Artificial Intelligence Applied for Identifying Acute Stroke Lesions
According to a study published online in the journal Neurology on March 27th, large language models (LLMs), such as the pre-trained generative transformer GPTs, have shown potential in localizing acute stroke lesions. The study, conducted by Dr. Jung-Hyun Lee and his team at the State University of New York Downstate Health Sciences University, evaluated the accuracy of the GPT-4 model in lesion localization based on clinical presentations.
In the study, GPT-4 received the medical history and neurologic examination (H&P) information of published cases of acute stroke and used zero-shot chaining and text classification methods for clinical reasoning, ultimately making predictions about "single or multiple lesions," "sides," and "brain regions." The research team compared the output results of GPT-4 with imaging-based localization in 46 cases through three independent comparative experiments.
The results of the study showed that GPT-4 successfully generated accurate neuroanatomical localization and detailed clinical reasoning based on the processed H&P raw text.

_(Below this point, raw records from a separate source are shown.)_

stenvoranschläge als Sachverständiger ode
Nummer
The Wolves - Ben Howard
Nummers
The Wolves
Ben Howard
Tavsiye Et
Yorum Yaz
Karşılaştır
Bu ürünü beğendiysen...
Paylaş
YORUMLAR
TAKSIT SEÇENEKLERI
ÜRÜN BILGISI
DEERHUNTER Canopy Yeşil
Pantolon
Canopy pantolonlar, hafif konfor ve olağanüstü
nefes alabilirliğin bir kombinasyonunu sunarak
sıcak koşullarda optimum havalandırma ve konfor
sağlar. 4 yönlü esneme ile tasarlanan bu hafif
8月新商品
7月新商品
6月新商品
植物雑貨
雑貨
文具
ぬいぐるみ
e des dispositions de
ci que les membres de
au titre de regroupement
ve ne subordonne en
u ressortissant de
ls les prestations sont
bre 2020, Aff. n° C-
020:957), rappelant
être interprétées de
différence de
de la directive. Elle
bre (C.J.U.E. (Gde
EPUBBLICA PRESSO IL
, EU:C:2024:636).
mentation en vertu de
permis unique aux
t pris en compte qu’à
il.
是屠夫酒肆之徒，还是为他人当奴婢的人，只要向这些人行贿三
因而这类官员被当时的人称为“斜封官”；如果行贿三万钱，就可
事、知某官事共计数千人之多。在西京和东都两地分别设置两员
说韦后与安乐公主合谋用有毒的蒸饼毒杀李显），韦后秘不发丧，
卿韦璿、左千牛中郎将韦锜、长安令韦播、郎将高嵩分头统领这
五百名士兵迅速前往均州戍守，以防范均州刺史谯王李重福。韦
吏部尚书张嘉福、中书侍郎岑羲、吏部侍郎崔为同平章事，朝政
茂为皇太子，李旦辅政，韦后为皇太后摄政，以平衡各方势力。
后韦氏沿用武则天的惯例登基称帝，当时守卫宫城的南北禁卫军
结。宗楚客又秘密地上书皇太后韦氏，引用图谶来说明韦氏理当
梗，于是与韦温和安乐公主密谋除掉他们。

In terms of performance analysis, the specificity, sensitivity, precision, and F1 score for sides were 0.87, 0.74, 0.75, and 0.74, respectively, while the metrics for brain regions were 0.94, 0.85, 0.84, and 0.85, respectively. Within the brain regions, except for the cerebellum, the classification labels of other areas demonstrated high accuracy, which remained consistent across the three experiments.

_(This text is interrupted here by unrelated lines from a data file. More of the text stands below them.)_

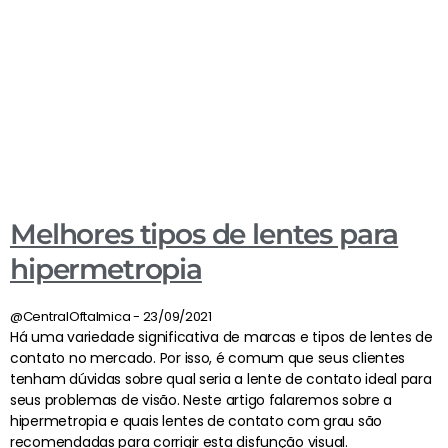
Melhores tipos de lentes para
hipermetropia
@CentralOftalmica
23/09/2021
Há uma variedade significativa de marcas e tipos de lentes de
contato no mercado. Por isso, é comum que seus clientes
tenham dúvidas sobre qual seria a lente de contato ideal para
seus problemas de visão. Neste artigo falaremos sobre a
hipermetropia e quais lentes de contato com grau são
recomendadas para corrigir esta disfunção visual.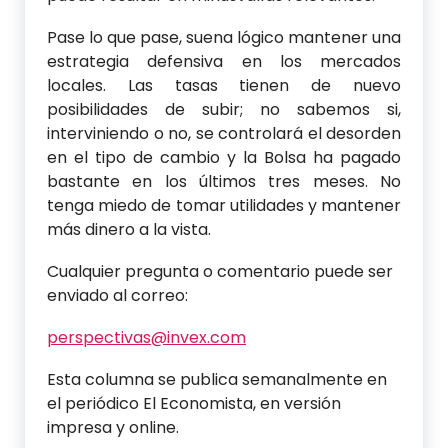
Pase lo que pase, suena lógico mantener una
estrategia defensiva en los mercados
locales. Las tasas tienen de nuevo
posibilidades de subir; no sabemos si,
interviniendo o no, se controlará el desorden
en el tipo de cambio y la Bolsa ha pagado
bastante en los últimos tres meses. No
tenga miedo de tomar utilidades y mantener
más dinero a la vista.
Cualquier pregunta o comentario puede ser
enviado al correo:
perspectivas@invex.com
Esta columna se publica semanalmente en
el periódico El Economista, en versión
impresa y online.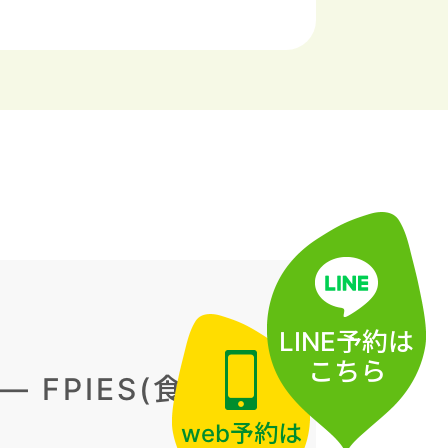
LINE予約
は
こちら
FPIES(食物蛋
web予約
は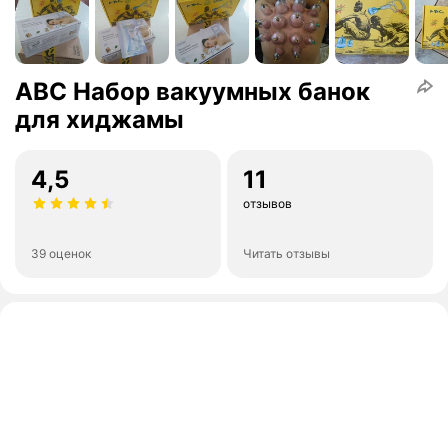
ABC Набор вакуумных банок
для хиджамы
4,5
11
отзывов
39 оценок
Читать отзывы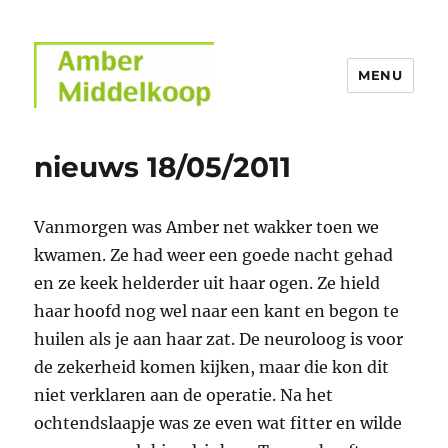
MENU
Amber Middelkoop
nieuws 18/05/2011
Vanmorgen was Amber net wakker toen we
kwamen. Ze had weer een goede nacht gehad
en ze keek helderder uit haar ogen. Ze hield
haar hoofd nog wel naar een kant en begon te
huilen als je aan haar zat. De neuroloog is voor
de zekerheid komen kijken, maar die kon dit
niet verklaren aan de operatie. Na het
ochtendslaapje was ze even wat fitter en wilde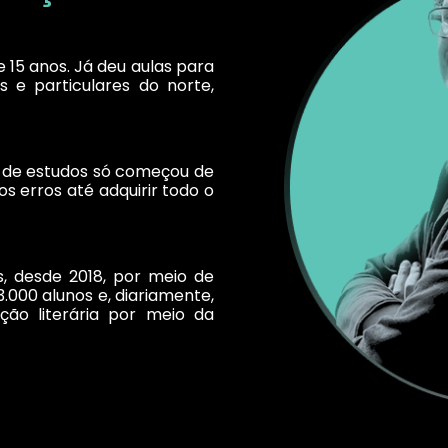
 15 anos. Já deu aulas para
s e particulares do norte,
 de estudos só começou de
s erros até adquirir todo o
, desde 2018, por meio de
3.000 alunos e, diariamente,
ção literária por meio da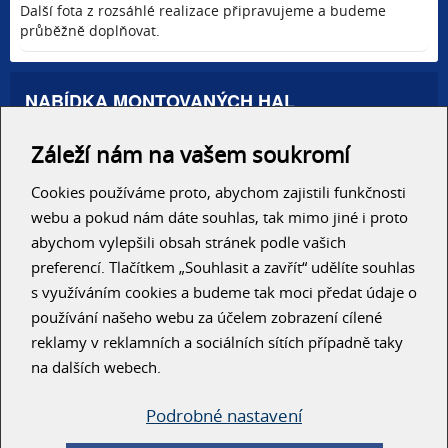
Další fota z rozsáhlé realizace připravujeme a budeme
průběžně doplňovat.
NABÍDKA MONTOVANÝCH HAL
Administrativní haly
Záleží nám na vašem soukromí
Autosalony, servisy
Výrobní areály
Skladové haly
Cookies používáme proto, abychom zajistili funkčnosti
Zemědělské haly
webu a pokud nám dáte souhlas, tak mimo jiné i proto
Konzolové regály
abychom vylepšili obsah stránek podle vašich
preferencí. Tlačítkem „Souhlasit a zavřít“ udělíte souhlas
RYCHLÝ KONTAKT
s využíváním cookies a budeme tak moci předat údaje o
používání našeho webu za účelem zobrazení cílené
reklamy v reklamních a sociálních sítích případně taky
na dalších webech.
Podrobné nastavení
ODESLAT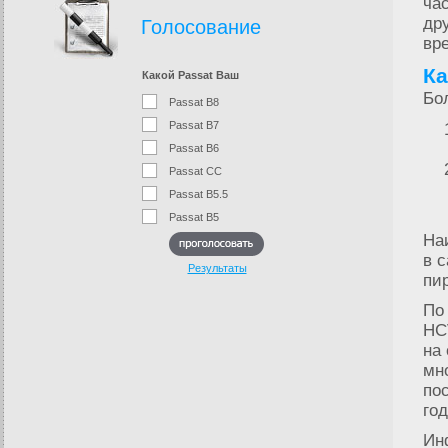
ча
др
Голосование
вр
Ка
Какой Passat Ваш
Бо
Passat B8
Passat B7
Passat B6
Passat CC
Passat B5.5
Passat B5
На
в 
Результаты
пи
По
HC
на
мн
по
го
Ин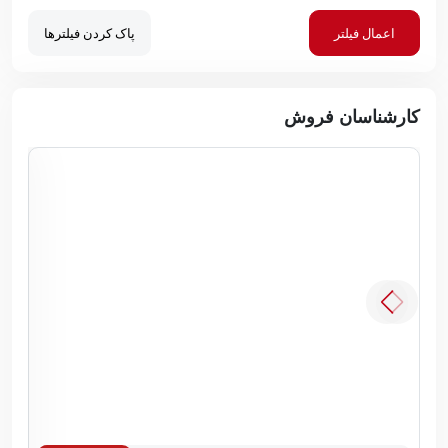
اعمال فیلتر
پاک کردن فیلترها
کارشناسان فروش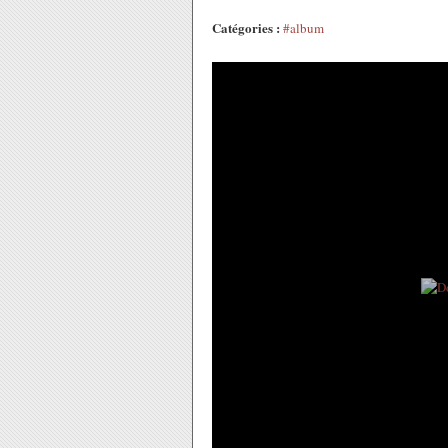
Catégories :
#album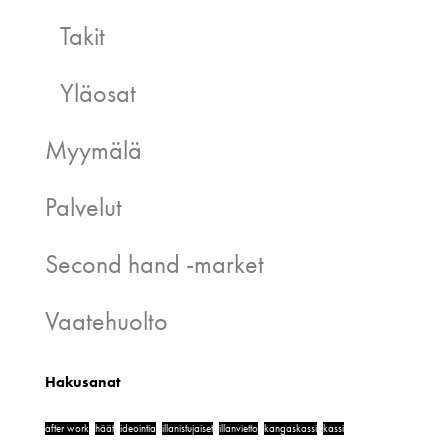
Takit
Yläosat
Myymälä
Palvelut
Second hand -market
Vaatehuolto
Hakusanat
after work
häät
ideointia
illanistujaiset
illanvietto
kangaskassi
kassi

The main causes of errors include external factors and internal factors. External factors refer to insufficient information in the published cases, while internal factors are related to logical failures or insufficient knowledge base of the model.
The authors pointed out that in the future, LLMs that are fine-tuned and trained for neurologic diseases and neuroanatomy in clinical practice are expected to provide strong support for healthcare providers with limited training in neuroanatomical localization and diagnosis of neurological diseases. This finding indicates the broad application prospects of large language models in the medical field.